### Text under study
⁂

And Romney's son Josh has also campaigned here, readily showing off photos of his own family and telling stories about growing up with dad.
Perhaps more telling, Romney is talking more openly about his faith. His Mormon religion caused problems with many evangelical and conservative Christian voters during his 2008 presidential campaign. And while Romney gave a major speech on religion during that bid, critics say he never did enough to explain the Mormon church to people who don't understand it.
Now, little by little, he's explaining it.
During a stop in Hudson, N.H., on Sunday, he talked about how Mormon missionaries get paid very little and live among local hosts as young men and women in the church. On Monday, he told workers at a New Hampshire lumber mill how he became a pastor even though he was an English major looking to go to law school and business school.

⁂

### Given material

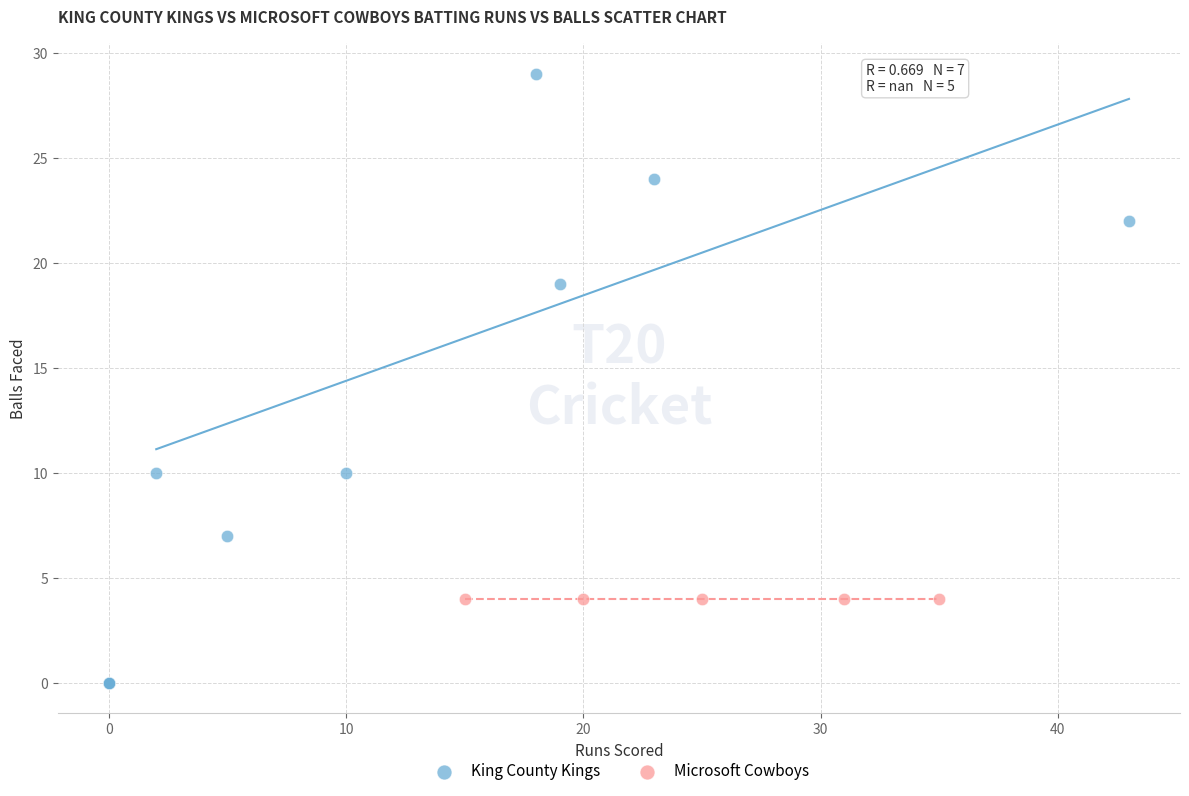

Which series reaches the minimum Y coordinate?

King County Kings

⁂

### Work instruction 1
From the article on Romney's campaign, quote the part that opens with the words containing "Perhaps more telling, Romney" and closes with "and business school.".
### Work instruction 2
Write what comes next in the article on Romney's campaign, picking up after its final sentence.
The material has nothing to do with the article on Romney's campaign.

### Answer space 1
Perhaps more telling, Romney is talking more openly about his faith. His Mormon religion caused problems with many evangelical and conservative Christian voters during his 2008 presidential campaign. And while Romney gave a major speech on religion during that bid, critics say he never did enough to explain the Mormon church to people who don't understand it.
Now, little by little, he's explaining it.
During a stop in Hudson, N.H., on Sunday, he talked about how Mormon missionaries get paid very little and live among local hosts as young men and women in the church. On Monday, he told workers at a New Hampshire lumber mill how he became a pastor even though he was an English major looking to go to law school and business school.

### Answer space 2
"Well, in my church that sort of rotates around," he said. "They ask different people to do it, and you take the assignment for a while."
Later, Romney insisted to reporters that his campaign hadn't made a strategic decision to have him open up more.
"I just respond to the questions as they come, and the question that got asked today was about, was the same question I got asked in the debate, so I gave the same answer," he said.
But the pitch he's started to make is one that combines his business background with his own personal and religious background _ and looks ahead to a general election that's likely to be a struggle over which party can better defend America's middle class.